Chen e-mailed in response to Media Bistro that he “credited and linked to the Herald‘s interview when I originally posted the item, exactly as it appears now. We did make a few changes to the post: We fixed the spelling of Ladd Ehlinger’s name and replaced the video.” Chen’s only response to two e-mails from iMediaEthics asking about Gawker’s policies for corrections, attribution, the Herald de Paris claim and a lack of a hat tip to Robert Stacy McCain was that he “addressed this issue on Mediabistro” with a link.
But, the Gawker post doesn’t note that any changes have been made to the original article. Not very transparent. The SPJ code of ethics advises that journalists “admit mistakes and correct them properly.”
Media Bistro also reported that Chen wrote “Charging Gawker with plagiarism seems to be the Herald’s new PR strategy,” noting that Alexander discussed this issue on Ehlinger’s radio show over the weekend.
Brownrigg told iMediaEthics that what she wants publicized is the problem of “repackaging information without attribution.”
“The Internet, as wonderful as it is, has become a vehicle for intellectual theft,” Brownrigg said. She said this is not a PR strategy and that she wouldn’t have even known that Gawker wrote about her interview if Ehlinger hadn’t told her.
Also interesting is that one of Gawker’s sister sites, Jezebel, linked to Brownrigg’s op-ed article, Alexander noted. But, Alexander said she couldn’t find the article when she went to the link. However, Alexander wrote that she did find on Jezebel post that complains that Pittsburgh’s Y108 blog copied a Jezebel post on the TV show Lost.
Tracie, the author of the blogpost on Jezebel wrote “What sideways universe does this blogger live in that something like this is OK?”
Alexander wrote “It was bad enough when we were ripped off by Gawker, last week. I wasn’t particularly surprised that I did not get even a simple courtesy reply from the Lord of the Gawkers. But to find the Jezebel/Gawker group to be openly calling out Y108 for EXACTLY what Gawker did to us and refused to acknowledge, well, that thrusts this whole unseemly mess into a bottom-feeding frenzy lower than I ever imagined.”
The SPJ code of ethics advises that journalists “abide by the same high standards to which they hold others.”
Gawker owns Deadspin, Jezebel and Gizmodo, among other sites.
While researching the Herald de Paris claims, iMediaEthics learned about another complaint against the same Gawker writer, Adrian Chen. Ehlinger wrote to StinkyJournalism that Chen had posted the Dale Peterson video on Gawker but didn’t note who broke the story – Robert Stacy McCain.

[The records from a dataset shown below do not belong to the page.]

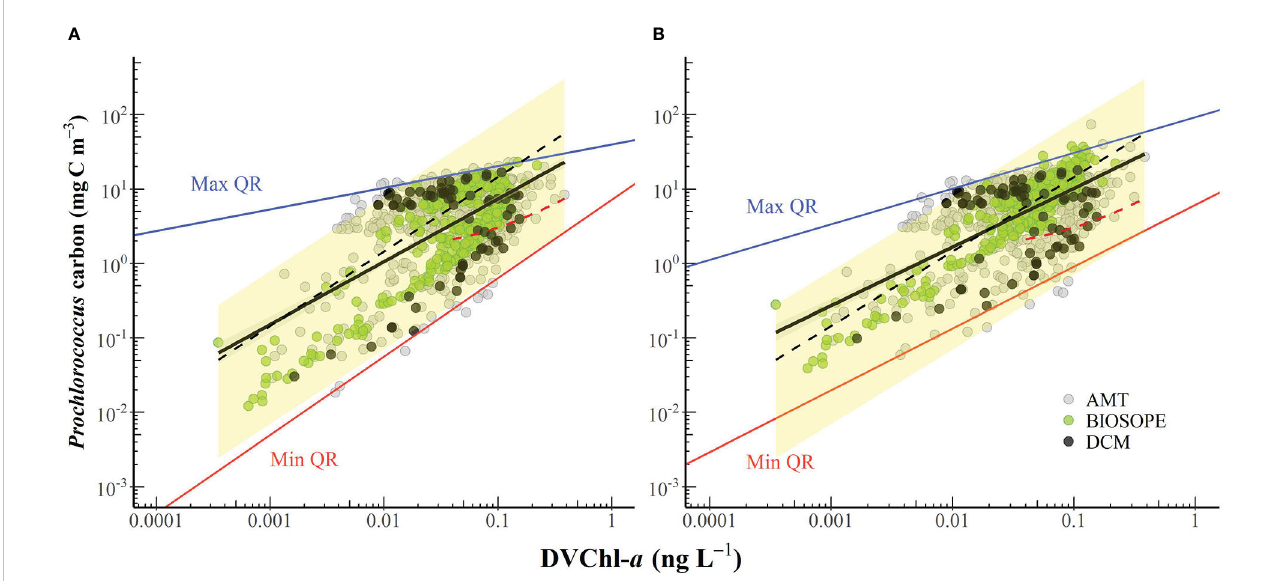
FIGURE 8 The cell carbon biomass of Prochlorococcus plotted against the concentration of divinyl chlorophyll- a (DVChl- a ). Carbon content was converted from cell abundances using the conversion factor of (A) 49 fg C cell -1 (Cailliau et al., 1996) and (B) 52 and 158 fg C cell -1 for euphotic and sub-euphotic populations, respectively (Casey et al., 2013). The black line represents the line of best fi t (panel A: log y = 0.843 log x + 1.711, R 2 = 0.41; panel B: log y = 0.788 log x + 1.798, R 2 = 0.47), and the grey shaded area indicates the 95% con fi dence interval. The upper (solid blue line) and lower (solid red line) boundaries correspond to the maximum (99th) and minimum (1st) quantiles, respectively. The black dashed line corresponds to the carbon-to-DVChl- a of Prochlorococcus ( q Pro ) of 145 g C (g DVChl- a ) -1 reported in Sathyendranath et al. (2009). The red dashed line represents the relationship observed by Latasa et al. (2022) in the northwestern Mediterranean Sea in September 2009 when the measured DVChl- a concentrations were always greater than 0.04 mg m -3 . The yellow- shaded area represents the possible range of q Pro values reported in the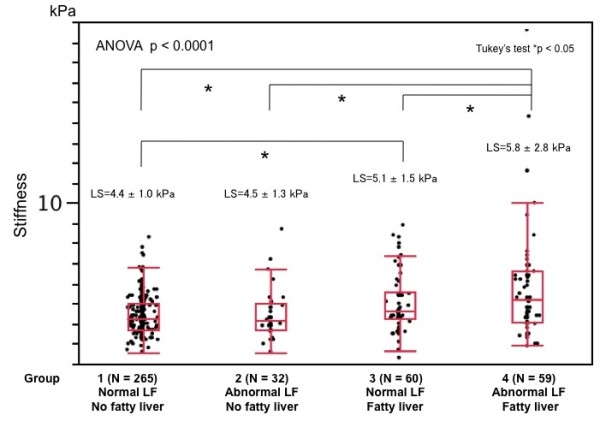
Comparison of liver stiffness among four groups based on liver dysfunction and fatty liver. Liver stiffness significantly differed among these groups. Liver stiffness was highest in Group 4 and that of Group 3 was higher than that of Group 1 according to multiple comparisons (Tukey's test).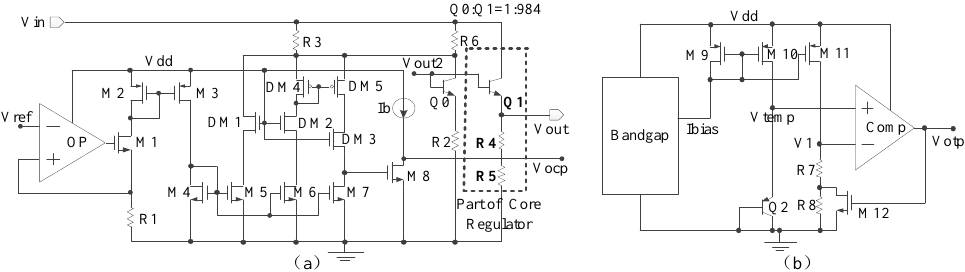
Figure 9. Protection circuits; ( a ) over-current protection (OCP) circuit; ( b ) over-temperature protection (OTP) circuit.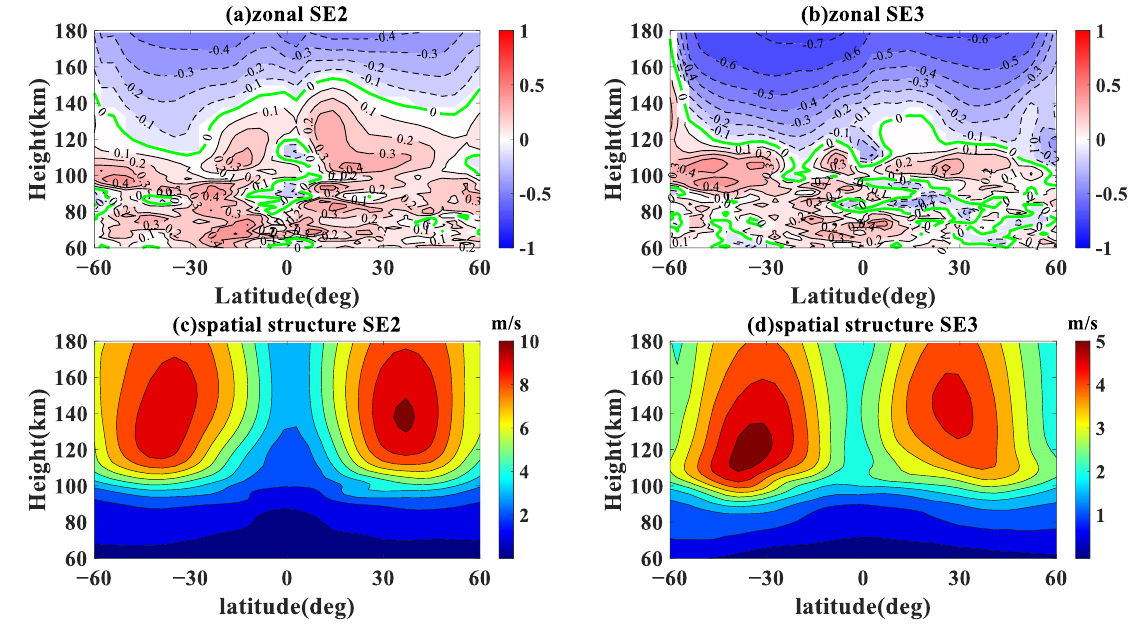
Figure 4. The correlation between non-migrating tidal variations ( a ) SE2 and ( b ) SE3 and F10.7 cm index between 60 ° S and 60 ° N from 2003 to 2019. The spatial structure between 60 ° S and 60 ° N from 2003 to 2019 for ( c ) SE2 and ( d ) SE3.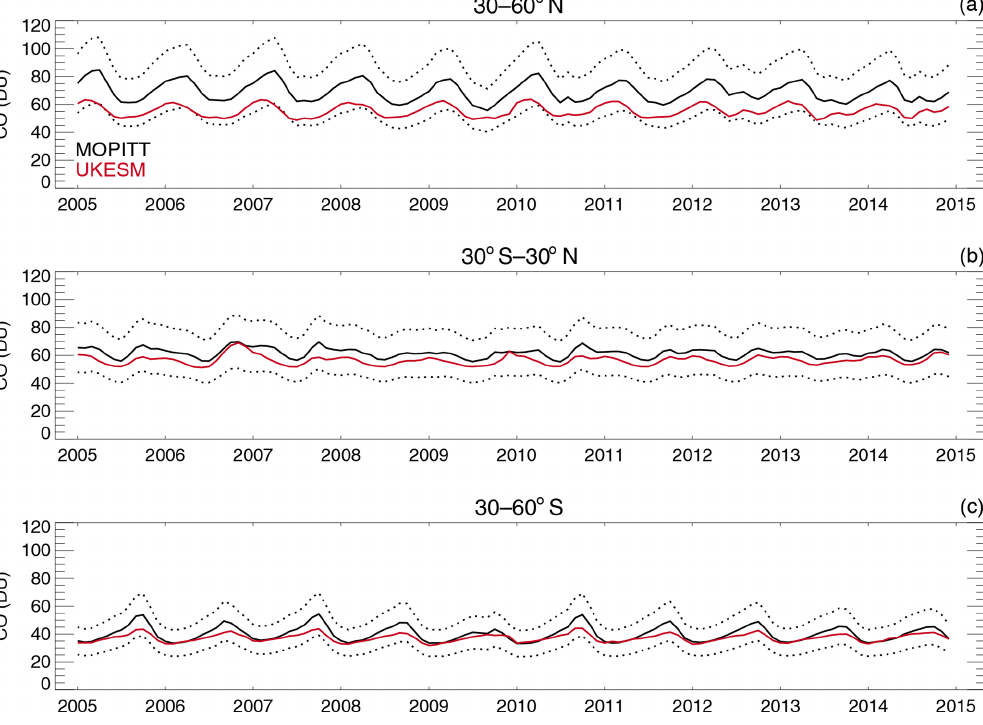
Figure 17. Tropospheric column CO (DU) zonal time series (30–60 ◦ N – a , 30 ◦ N–30 ◦ S – b , 30–60 ◦ S – c ) for the ND simulation (red) and MOPITT (black). Dashed lines represent the satellite uncertainty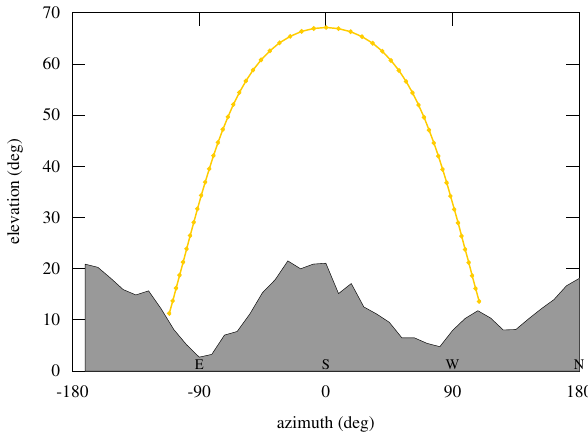
Fig. 2. Horizon and sun elevation at Saint-Christophe. The sun trajectory for 8 June is drawn from 05:00UT to 17:45UT. Circles are plotted every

The Robert Stacy McCain blogpost Ehlinger referenced is here on McCain’s blog and here on Gawker’s. McCain posted the Dale Peterson video before Gawker’s post, and McCain updated his post to reflect that Gawker didn’t give him a hat-tip for the video find. McCain wrote in an e-mail to StinkyJournalism that “hat-tipping is a matter of common courtesy among bloggers, and the fact that Gawker is a large commercial site ought not exempt them from their obligation to those who ‘break’ a new item online.”

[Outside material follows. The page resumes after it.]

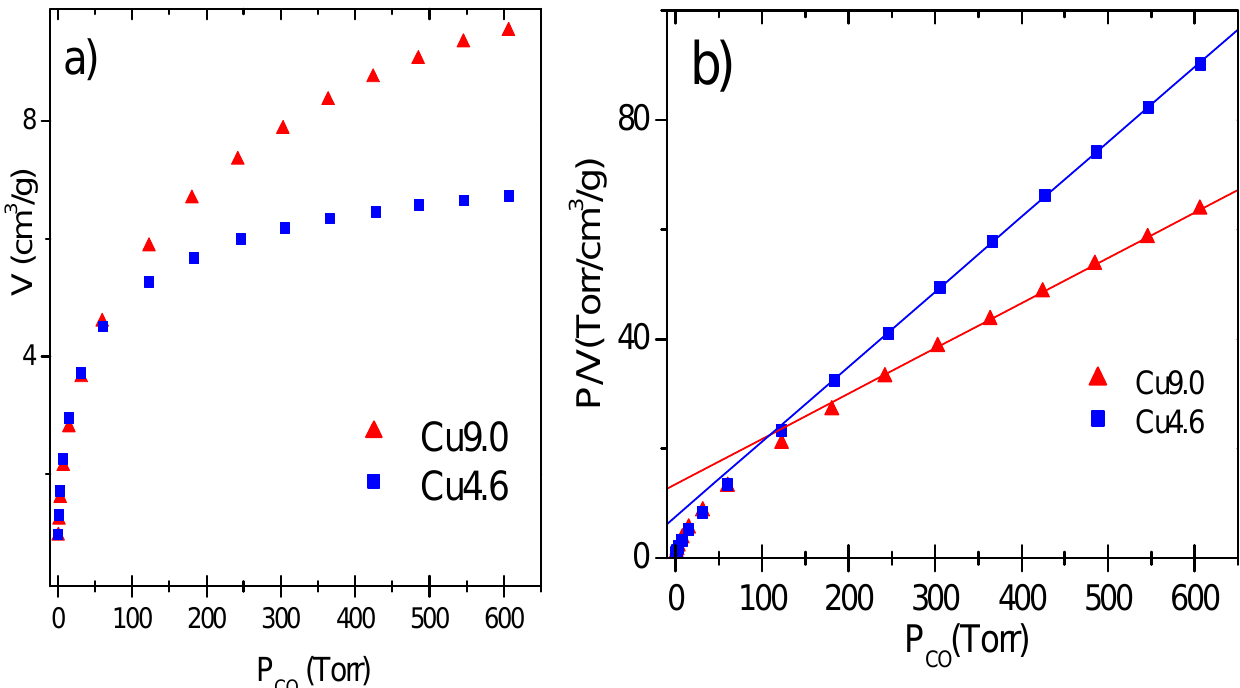
Figure 5. Part a: volumetric data of CO adsorbed at RT on Cu9.0 and Cu4.6 catalysts previously reduced with ethylene at 500 K. Part b: Corresponding Langmuir plots.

McCain wrote that he thinks Gawker found the video either from his blog directly or through McCain’s tweets about the video. McCain wrote that it’s the principle of linking to sources that is important. “To fail to acknowledge others’ reporting, in an attempt to convey the misleading impression that you are capable of learning everything without the assistance of other journalists, is not just unethical, it’s rude as hell, too,” McCain wrote.
McCain stressed the importance of linking back to the original source of information, especially in blogging.